**Exercise tasks**
(a) In the notes on learning, what is named as the simplest form of learning?
(b) Rewrite the stretch of the notes on learning from "Short-term habituation *massed, quick" through "into the room)", changing "massed" to "concentrated".
(c) Please extend the notes on learning past their final line.
== Text extract ==
Chapter 7
Learning: Behavior changed by experience

Classical/Pavlovian Conditioning: UCS is controlled by CS

Habituation: Simplest form of learning; learning not to respond to an unimportant even that occurs repeatedly

George Humphrey, studied land snails

Rankin: worm (nematoda) = habituation to tap-elicited withdrawal without affecting heat stimulus

Orienting response: Any response by which an organism directs appropriate sensory organs toward the source of a novel stimulus

Types (To distinguish, patterns of experience)

Short-term habituation *massed, quick

Long-term habituation *small groups, spaced (more complex animals

Ivan Pavlov

  • dogs began to salivate before being fed (saw lab assistant going into the room)
  • bell + food in mouth = saliva
  • bell = saliva

Functions

Components of
Classical Conditioning

UCR Unconditional Response: A response that is naturally elicited by UCS

CS Conditional Stimulus: a stimulus associated with UCS = CR

UCS Unconditional Stimulus: a stimulus that naturally elicits a reflexive response

CR Conditional Response: the response elicited by the CS

Pavlov's Phenomena

Recognizing stimuli that predicts occurrences allows learner to respond quickly *Hollis studied Siamese fighting fish

Unimportant stimuli can become important stimuli: desirable interchangeable with undesirable
Ward-Robinson (pigeons)
Krank (rats)

Acquisition: the time during which a CR first appears and increases in frequency

Spontaneous Recovery: After an interval of time, the reappearance of a response that had previously been extinguished

(Stimulus) Generalization: CRs elicited by stimuli that resemble the CS used in training

Discrimination: The appearance of a CR when one stimulus is presented (the CS+) but not another (the CS-)
===
== Data listing ==
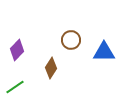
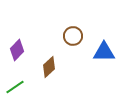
brown circle: moved 2 px right, 4 px up
brown diamond: moved 2 px left, 1 px up; rotated 15 degrees clockwise
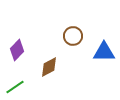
brown diamond: rotated 15 degrees clockwise
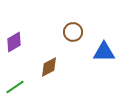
brown circle: moved 4 px up
purple diamond: moved 3 px left, 8 px up; rotated 15 degrees clockwise
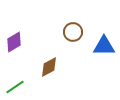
blue triangle: moved 6 px up
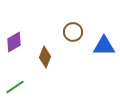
brown diamond: moved 4 px left, 10 px up; rotated 40 degrees counterclockwise
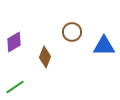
brown circle: moved 1 px left
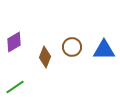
brown circle: moved 15 px down
blue triangle: moved 4 px down
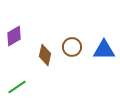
purple diamond: moved 6 px up
brown diamond: moved 2 px up; rotated 10 degrees counterclockwise
green line: moved 2 px right
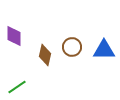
purple diamond: rotated 60 degrees counterclockwise
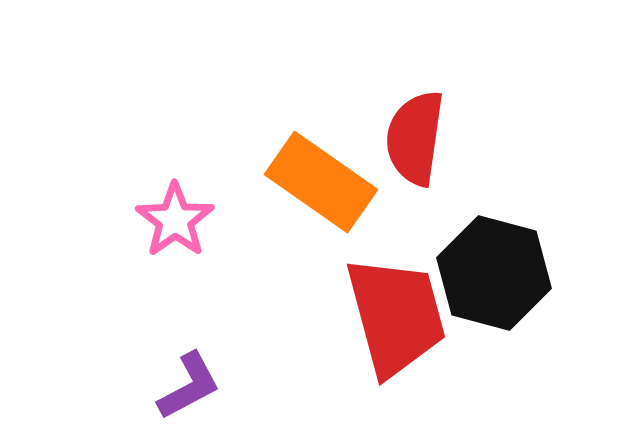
===
**Responses in order**
(a) Habituation

(b)
Short-term habituation *concentrated, quick

Long-term habituation *small groups, spaced (more complex animals

Ivan Pavlov

  • dogs began to salivate before being fed (saw lab assistant going into the room)

(c)
Extinction: the elimination of a response that occurs when the CS is repeatedly presented without being followed by the UCS

Conditional Emotional Responses:
Todrank, Byrnes, Wrzesniewski and Rozin: pictures & odor ranking attractiveness. Rank depends of odor preference. CC role in development of personal likes/dislikes or emotional reactions
Phobia: Unreasonable fear of specific objects/situations learned through CC

Dalhousie University:
CC = CS must be predictor of UCS

Learned CC

Neutral stimulus = CS when:
CS regularly occurs prior to the presentation of the UCS
The CS does not regularly occur when the UCS is absent

Blocking:The prevention of or attenuation in learning that occurs to a neural CS when it is conditioned in the presence of a previously conditioned stimulus

The what and where of future events

When:

  • Inhibitory conditional response: A response tendency conditioned to a signal that predicts the absence of the UCS; generally not observed directly but assessed through other tests
  • Excitatory conditional response: A response tendency conditioned to a signal that the UCS is about to occur. This is the type of CR exemplified by Pavlov's salivation response
  • Cole and Miller (1999) trained rats, speculated that a form of temporal integration would occur, and that the rats would demonstrate an excitatory CR
  • Results: Even though the CS(f) had never been presented prior to a UCS, the rats behaved as though it signaled an upcoming UCS

What:

  • Resclora suggests behavior is determined by memory of the event
  • Hollis, Langworthy-Lam, Blouin and Romano (2004) used blue gouramis to demonstrate this idea
  • Results: it is not just the UCR that determines the CR, but rather the memory of what the CS predicts
  • Hilliard and Domjan (1995) examined sexual behaviors in male Japanese quail
  • Results: What was learned involved a memory of the UCS, a memory that could be altered by subsequent experience such as satiation

Operant Conditioning: A form of learning in which behavior is affected by its consequences. Favorable consequences strengthen the behavior and unfavorable consequences weaken the behavior.

The Law of Effect:
Thorndike's idea that the consequences of a behavior determine whether it is likely to be repeated

Natural selection determines which members of a species will survive and reproduce, while the law of effect determines which responses will survive and become part of the organism's behavioral repertoire

Skinner and Operant Behavior

Edward L. Thorndike

  • placed hungry cat inside "puzzle box"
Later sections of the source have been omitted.